The Good Men Project

Conservative Judge Recants His Decision Upholding Voter ID Law

voter_id_AP_Steven_Senne

Judge Richard Posner authored a federal appeals court decision upholding the nation’s first voter ID law, a common voter suppression law that disproportionately disenfranchises people of color, students and low income voters. He now says he was wrong.

This post originally appeared at ThinkProgress

By Ian Millhiser

Judge Richard Posner authored a federal appeals court decision upholding the nation’s first voter ID law, a common voter suppression law that disproportionately disenfranchises people of color, students and low income voters.
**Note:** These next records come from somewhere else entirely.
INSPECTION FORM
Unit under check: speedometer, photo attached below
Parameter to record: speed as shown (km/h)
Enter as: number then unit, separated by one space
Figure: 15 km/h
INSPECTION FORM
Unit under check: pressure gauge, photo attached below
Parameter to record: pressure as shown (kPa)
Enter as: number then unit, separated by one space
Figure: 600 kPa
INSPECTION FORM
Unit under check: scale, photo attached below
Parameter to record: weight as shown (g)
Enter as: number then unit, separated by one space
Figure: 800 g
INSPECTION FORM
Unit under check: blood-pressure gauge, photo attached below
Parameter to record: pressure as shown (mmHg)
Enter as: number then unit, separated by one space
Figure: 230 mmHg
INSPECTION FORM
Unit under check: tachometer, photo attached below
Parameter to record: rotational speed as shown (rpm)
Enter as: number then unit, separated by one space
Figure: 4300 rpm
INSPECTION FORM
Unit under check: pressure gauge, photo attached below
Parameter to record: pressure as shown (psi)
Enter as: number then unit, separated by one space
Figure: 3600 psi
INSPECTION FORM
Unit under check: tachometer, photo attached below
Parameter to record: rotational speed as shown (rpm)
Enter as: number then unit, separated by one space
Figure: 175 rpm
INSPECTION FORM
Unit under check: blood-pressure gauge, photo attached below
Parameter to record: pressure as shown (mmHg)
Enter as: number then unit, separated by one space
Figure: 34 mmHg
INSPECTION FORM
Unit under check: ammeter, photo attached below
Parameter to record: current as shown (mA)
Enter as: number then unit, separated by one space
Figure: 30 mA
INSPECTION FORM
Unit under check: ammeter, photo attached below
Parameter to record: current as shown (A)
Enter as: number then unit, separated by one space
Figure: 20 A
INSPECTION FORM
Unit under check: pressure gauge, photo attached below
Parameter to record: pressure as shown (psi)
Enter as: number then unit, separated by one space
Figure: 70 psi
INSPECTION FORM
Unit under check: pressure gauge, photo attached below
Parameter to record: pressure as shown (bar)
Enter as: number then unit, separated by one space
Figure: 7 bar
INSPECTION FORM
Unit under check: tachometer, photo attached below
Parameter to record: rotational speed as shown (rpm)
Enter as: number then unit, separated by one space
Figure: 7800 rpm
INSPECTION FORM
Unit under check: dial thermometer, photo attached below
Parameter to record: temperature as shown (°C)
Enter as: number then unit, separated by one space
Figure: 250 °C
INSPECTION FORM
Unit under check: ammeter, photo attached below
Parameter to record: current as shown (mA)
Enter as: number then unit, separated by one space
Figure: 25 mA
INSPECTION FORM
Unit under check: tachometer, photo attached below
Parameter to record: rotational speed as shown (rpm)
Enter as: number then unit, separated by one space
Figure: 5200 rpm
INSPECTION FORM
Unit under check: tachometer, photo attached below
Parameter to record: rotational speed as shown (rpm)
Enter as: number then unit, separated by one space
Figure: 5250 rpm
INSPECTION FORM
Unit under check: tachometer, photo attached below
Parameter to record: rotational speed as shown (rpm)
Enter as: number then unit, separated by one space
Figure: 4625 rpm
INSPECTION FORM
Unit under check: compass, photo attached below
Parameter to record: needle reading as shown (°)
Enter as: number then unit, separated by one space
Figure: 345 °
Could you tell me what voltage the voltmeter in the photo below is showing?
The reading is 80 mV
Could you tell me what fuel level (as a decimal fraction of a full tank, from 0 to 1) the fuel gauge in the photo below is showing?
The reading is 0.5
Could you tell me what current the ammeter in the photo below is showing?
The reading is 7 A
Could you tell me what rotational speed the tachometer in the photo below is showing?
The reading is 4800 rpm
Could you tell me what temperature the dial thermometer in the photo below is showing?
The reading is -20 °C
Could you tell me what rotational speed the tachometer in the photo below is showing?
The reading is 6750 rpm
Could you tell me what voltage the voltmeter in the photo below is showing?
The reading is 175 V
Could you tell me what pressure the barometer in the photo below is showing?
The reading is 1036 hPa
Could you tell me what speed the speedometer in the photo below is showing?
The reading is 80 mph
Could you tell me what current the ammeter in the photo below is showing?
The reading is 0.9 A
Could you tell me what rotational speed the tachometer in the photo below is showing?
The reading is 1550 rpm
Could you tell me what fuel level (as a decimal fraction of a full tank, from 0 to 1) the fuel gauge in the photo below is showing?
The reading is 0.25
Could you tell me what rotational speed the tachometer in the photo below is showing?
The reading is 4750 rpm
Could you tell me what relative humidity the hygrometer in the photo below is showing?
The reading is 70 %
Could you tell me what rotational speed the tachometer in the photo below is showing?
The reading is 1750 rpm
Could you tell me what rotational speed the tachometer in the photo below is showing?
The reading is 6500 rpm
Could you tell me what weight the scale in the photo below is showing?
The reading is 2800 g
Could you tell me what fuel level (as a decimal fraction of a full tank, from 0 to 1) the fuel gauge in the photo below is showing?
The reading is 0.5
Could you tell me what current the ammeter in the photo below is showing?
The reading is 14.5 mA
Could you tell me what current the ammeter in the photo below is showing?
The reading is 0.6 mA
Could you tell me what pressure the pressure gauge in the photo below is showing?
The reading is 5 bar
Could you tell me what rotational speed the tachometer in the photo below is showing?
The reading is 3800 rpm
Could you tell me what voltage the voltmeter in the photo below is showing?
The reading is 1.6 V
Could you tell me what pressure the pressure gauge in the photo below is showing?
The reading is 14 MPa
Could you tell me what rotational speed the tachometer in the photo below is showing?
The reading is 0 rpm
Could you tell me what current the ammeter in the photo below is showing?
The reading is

The Supreme Court, while technically deciding the case on a narrower grounds than Posner’s opinion, later ensured that voter ID laws would flourish by making them virtually impossible to challenge under the Constitution.

In an interview with Huffington Post Live’s Mike Sacks on Friday, however, Judge Posner said he made a mistake in the voter ID case, pointing to the fact that there was too little evidence of the harms voter ID would inflict at the time he handed down his decision. “[T]he problem,” Posner explained, “is that there hadn’t been that much activity with voter identification.” He blames his erroneous decision on the fact that the evidence presented to him at the time didn’t provide “strong indications that requiring additional voter identification would actually disfranchise people entitled to vote.”

Now, however, there are numerous studies examining the impact of voter ID, and even the more conservative estimates suggest that these laws will prevent 2 to 3 percent of registered voters from actually casting their ballots. Meanwhile, while voter ID’s defenders claim that the laws are necessary to prevent voter fraud at the polls, such fraud is virtually non-existent. One Wisconsin study found that just 0.00023 percent of votes stem from in-person voter fraud.